Cricket: Rotation is the best policy
India failed to qualify for the semi-finals in two major back to back tournaments — the World T20 and the ICC World Championship. While the first had a lot to do with fitness (and fatigue following the IPL), the second was mostly due to poor performance, particularly by the bowlers. With a year long cricket season having become pretty much the norm, its impossible for players to perform continuously over a long period without succumbing to injuries or by simply losing form.There are no shortage of examples. Even Sachin Tendulkar looks his best every time he returns from a break. Rahul Dravid and Ashish Nehra appear to be back in reasonable form after a break. Sehwag, Gambhir, Sreesanth, and Yuvraj have been struggling with injuries. Dhoni has run into indifferent form and has become a shadow of his former belligerent batting style. Gone are the days when Dhoni could whack the ball from the get go. Rohit Sharma and Robin Uthappa belong to the category of talented young players who lost form (though some argue that these two have been busy in fashion shows and the like).

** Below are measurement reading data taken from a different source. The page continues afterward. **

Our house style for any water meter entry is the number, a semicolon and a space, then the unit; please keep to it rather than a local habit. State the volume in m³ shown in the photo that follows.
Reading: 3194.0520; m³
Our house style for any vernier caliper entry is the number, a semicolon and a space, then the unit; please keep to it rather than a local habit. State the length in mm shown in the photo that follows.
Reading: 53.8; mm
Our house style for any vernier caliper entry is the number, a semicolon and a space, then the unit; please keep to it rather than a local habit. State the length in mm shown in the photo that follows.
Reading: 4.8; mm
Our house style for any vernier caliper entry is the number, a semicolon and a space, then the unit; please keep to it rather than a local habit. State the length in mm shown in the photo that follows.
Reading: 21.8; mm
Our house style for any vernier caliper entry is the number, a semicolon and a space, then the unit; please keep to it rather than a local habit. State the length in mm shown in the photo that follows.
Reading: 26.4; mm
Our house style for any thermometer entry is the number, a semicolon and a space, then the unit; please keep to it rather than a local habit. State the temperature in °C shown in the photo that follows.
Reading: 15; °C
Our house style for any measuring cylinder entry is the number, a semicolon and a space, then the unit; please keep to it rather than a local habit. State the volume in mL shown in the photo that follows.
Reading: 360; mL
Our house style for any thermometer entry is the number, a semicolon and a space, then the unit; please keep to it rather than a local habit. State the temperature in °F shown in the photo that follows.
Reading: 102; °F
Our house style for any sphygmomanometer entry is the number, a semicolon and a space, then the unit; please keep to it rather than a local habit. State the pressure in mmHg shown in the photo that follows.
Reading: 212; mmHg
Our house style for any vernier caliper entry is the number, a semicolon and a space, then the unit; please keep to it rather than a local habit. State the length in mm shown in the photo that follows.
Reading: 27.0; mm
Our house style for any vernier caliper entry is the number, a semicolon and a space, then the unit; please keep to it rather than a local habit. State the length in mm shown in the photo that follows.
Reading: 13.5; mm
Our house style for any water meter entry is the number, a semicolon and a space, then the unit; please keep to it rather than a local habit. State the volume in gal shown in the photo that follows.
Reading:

It is best for the selectors to settle on a formal rotation policy — one which is well communicated and understood by the players without giving them the feeling that they are being dumped everytime they miss out on a game. Ishant Sharma, R.P. Singh and Harbhajan Singh top the list of those badly in need of a rest. It is a complete mystery as to why there have been no calls whatsoever for giving Harbhajan a rest. He has been so thoroughly overexposed that the Pakistan batsman appeared to be capable of playing him in their sleep. The Aussies had little trouble either. His five wicket haul in Sri Lanka was an anomaly rather than the norm. Barring this fine bowling in the final in in Sri Lanka I can’t remember the last time he produced a match winning performance. He has played the role of defensive bowler for way too long while what India lacks is a wicket taking bowler. Pragyan Ohja and Amit Mishra are both promising younger players who deserve an extended run. Piyush Chawla and R. Ashwin are both capable players who deserve a shot as well. Besides, Romesh Powar and Murali Karthik are still around if experience is preferred. In short, Harbhajan badly needs a break and its time the selectors gave him one. His continued presence in the team is not only preventing India from winning it is also shutting the door on other promising, talented players.
Looking ahead to the next World Cup, India is still in need of an all rounder. Irfan Pathan has fizzled out. While his batting is impressive, his bowling is unreliable and is getting slower by the day. Yousuf Pathan seems more suited to T20. Abhishek Nayar and Ravinder Jadeja appear to have promise but thus far are mostly untested. India has to fill the all rounder spot if it has to consider itself as a serious contender for the next World Cup. It makes sense to rotate a pool of players, and pick those in form but give everyone a share of rest without making them feel dumped.